* Assignment *
Lines containing the word "edital" are the ones to copy from the records below.

* Exercise input *
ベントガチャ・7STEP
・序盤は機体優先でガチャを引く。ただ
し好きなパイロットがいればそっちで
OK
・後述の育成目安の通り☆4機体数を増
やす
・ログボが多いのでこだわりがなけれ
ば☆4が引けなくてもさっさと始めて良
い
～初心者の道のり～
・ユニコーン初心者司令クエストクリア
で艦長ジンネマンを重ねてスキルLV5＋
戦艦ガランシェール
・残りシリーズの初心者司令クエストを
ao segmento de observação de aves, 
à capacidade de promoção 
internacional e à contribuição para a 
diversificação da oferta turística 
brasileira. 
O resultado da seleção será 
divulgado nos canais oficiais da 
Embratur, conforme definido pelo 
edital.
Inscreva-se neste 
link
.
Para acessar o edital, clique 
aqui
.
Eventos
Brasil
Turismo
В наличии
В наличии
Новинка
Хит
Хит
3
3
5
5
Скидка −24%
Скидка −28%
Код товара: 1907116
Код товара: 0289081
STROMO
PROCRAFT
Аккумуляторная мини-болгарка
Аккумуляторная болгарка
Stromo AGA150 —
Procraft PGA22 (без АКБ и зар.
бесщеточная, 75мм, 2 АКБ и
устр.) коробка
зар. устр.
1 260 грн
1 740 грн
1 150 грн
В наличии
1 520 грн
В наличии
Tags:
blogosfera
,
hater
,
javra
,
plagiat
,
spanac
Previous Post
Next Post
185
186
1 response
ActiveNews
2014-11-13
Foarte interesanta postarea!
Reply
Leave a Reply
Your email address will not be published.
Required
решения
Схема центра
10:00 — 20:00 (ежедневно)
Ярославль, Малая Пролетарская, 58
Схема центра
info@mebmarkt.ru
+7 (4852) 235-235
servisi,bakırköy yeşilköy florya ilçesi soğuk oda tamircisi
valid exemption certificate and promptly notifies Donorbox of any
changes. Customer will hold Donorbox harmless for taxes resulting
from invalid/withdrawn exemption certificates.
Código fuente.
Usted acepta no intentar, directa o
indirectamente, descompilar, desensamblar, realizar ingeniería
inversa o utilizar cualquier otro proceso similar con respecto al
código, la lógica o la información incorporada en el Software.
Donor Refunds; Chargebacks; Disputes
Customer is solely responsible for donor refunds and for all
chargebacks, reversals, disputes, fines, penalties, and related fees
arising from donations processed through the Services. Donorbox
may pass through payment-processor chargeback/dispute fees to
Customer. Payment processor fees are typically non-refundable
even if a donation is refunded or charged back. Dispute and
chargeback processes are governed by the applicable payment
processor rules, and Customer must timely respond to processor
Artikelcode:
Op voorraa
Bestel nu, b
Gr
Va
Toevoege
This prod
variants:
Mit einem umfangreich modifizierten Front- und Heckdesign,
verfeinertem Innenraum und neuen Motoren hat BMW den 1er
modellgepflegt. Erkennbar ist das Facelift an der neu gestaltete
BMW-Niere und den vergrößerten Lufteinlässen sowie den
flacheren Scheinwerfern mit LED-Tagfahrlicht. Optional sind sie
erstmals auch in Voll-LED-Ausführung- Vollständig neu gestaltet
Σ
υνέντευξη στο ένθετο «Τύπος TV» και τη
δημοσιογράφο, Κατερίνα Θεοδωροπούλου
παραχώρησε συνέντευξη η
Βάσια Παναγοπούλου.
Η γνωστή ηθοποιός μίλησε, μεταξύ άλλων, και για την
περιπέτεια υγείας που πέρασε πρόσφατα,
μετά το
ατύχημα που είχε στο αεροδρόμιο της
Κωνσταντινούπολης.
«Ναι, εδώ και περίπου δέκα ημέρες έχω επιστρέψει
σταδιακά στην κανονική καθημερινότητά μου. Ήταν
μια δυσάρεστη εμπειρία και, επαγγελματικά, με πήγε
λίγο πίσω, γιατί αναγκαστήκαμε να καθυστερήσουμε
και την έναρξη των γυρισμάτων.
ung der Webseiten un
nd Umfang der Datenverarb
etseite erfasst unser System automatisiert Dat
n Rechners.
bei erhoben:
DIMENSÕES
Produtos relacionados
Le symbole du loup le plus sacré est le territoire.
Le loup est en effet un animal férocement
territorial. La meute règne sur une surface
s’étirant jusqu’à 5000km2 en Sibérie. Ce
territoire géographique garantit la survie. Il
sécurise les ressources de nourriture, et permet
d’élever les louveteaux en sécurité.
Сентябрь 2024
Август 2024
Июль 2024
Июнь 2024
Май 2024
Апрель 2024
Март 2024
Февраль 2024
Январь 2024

* Task output *
edital.
Para acessar o edital, clique 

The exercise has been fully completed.